Esquema 7. Preparação de intermediário para obtenção da (L)-ornitina (134)

Esquema 7. Preparação de intermediário para obtenção da (L)-ornitina (134)

A organocatálise vem ganhando destaque ao longo dos anos, principalmente na produção de intermediários sintéticos utilizados na obtenção de fármacos.11 A reação envolvendo a organocatálise é rápida e os organocatalisadores podem ser facilmente preparados, quando não são disponíveis comercialmente. Outra vantagem é a isenção de metal no produto final, sendo normalmente acompanhadas de elevados valores de rendimento e excesso enantiomérico. Contudo, são necessários novos estudos acerca deste tipo de reação, uma vez que usa grande quantidade de organocatalisador, quando comparada a catálise heterogênea, que utiliza cerca de 0,01% de catalisador.11

Conclusão

Até a metade do século XX, o desenvolvimento da química estava associado a processos de síntese de baixo custo, que levassem a altos rendimentos, negligenciando, muitas das vezes, a qualidade e o volume de efluentes químicos liberados para o meio ambiente.


Tendo como base as informações abordadas no escopo deste trabalho, percebe-se que os processos catalíticos, sejam eles por catálise homogênea, heterogênea, bio ou organocatálise, são de vital importância para o crescimento de uma sociedade sustentável. Esse fato deve-se aos processos catalíticos seguirem caminhos que conduzem a uma química viável, na qual ocorre a produção de compostos seletivos, ativos e estáveis, com menor dispêndio de energia e de combustível de forma eficiente e, ao mesmo tempo, não agressiva ao meio ambiente. Diferentes tipos de produtos podem ser obtidos por processos catalíticos, incluindo alimentos, medicamentos, combustíveis, polímeros, fragrâncias, dentre outros.


A área de catálise, principalmente a biocatálise, ainda necessita ser bastante explorada pelos pesquisadores, por exemplo, no sentido de reduzir o grande volume de efluentes químicos gerados por diferentes processos químicos.


Os processos catalíticos poderão apresentar menor custo e quantidades de rejeitos, com melhores rendimentos, e com condições suaves de temperatura e pressão. Avançar para processos que estejam de acordo com os Princípios de Química Verde é caminhar para uma sociedade sustentável.


Nota

Originalmente, o artigo apresenta uma visão introdutória sobre catálise, tratando tanto da catálise homogênea quanto da heterogênea, além de abordar aspectos gerais da biocatálise.


Este conteúdo introdutório e as respectivas referências bibliográficas podem ser acessados por meio do link para o artigo original.


http://www.uff.br/RVQ/index.php/rvq/article/viewFile/371/291

  • Referências
    1. Amarante, G. W.; Coelho, F. Quim.

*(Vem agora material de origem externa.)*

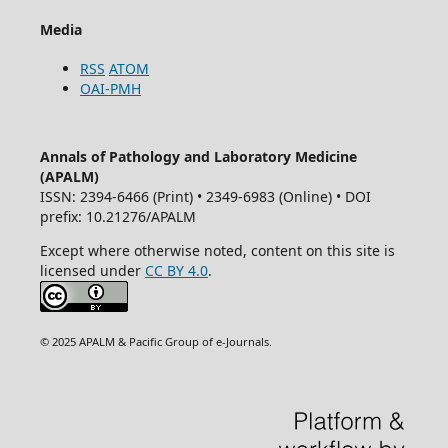
Media
RSS
ATOM
OAI-PMH
Annals of Pathology and Laboratory Medicine
(APALM)
ISSN: 2394-6466 (Print) • 2349-6983 (Online) • DOI
prefix: 10.21276/APALM
Except where otherwise noted, content on this site is
licensed under
CC BY 4.0
.
© 2025 APALM & Pacific Group of e-Journals.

Nova 2009, 32, 469.
    2. Alves, D. S.; Sena, M. M.; Viana, F. A.; Rocha, R. O Rev. Proc. Quim. 2011, 9, 64.
    3. Fiske, W. S.; Bredig, G. Biochem. Zeitschrift 1912, 46, 7.
    4. Stowe, G. N.; Janda, K. D. Tetrahedron Lett. 2011, 52, 2085.
    5. List, B. J. Am. Chem. Soc. 2000, 122, 9336.
    6. List, B.; Pojarliev, P.; Martin, H. J. Org. Lett. 2001, 3, 2423.
    7. List, B.; Lerner, R. A.; Barbas III, C. F. J. Am. Chem. Soc. 2000, 122, 2395.
    8. Kolundzic, F.; Noshi, M. N.; Tjandra, M.; Movassaghi, M.; Miller, S. J. J. Am. Chem. Soc. 2011, 133, 9104.
    9. Batalha, P. N. Rev. Virtual Quim. 2012, 4, 13.
    10. Zhang, F., Corey, E. J. Org. Lett. 2000, 2, 1097
    11. Díez, D.; Antón, A. B.; Peña, J.; García, P.; Garrido, N. M.; Marcos, I. S.; Sanz, F.; Basabe, P.; Urones, J. G. Tetrahedron Asymmetry 2010, 21, 786.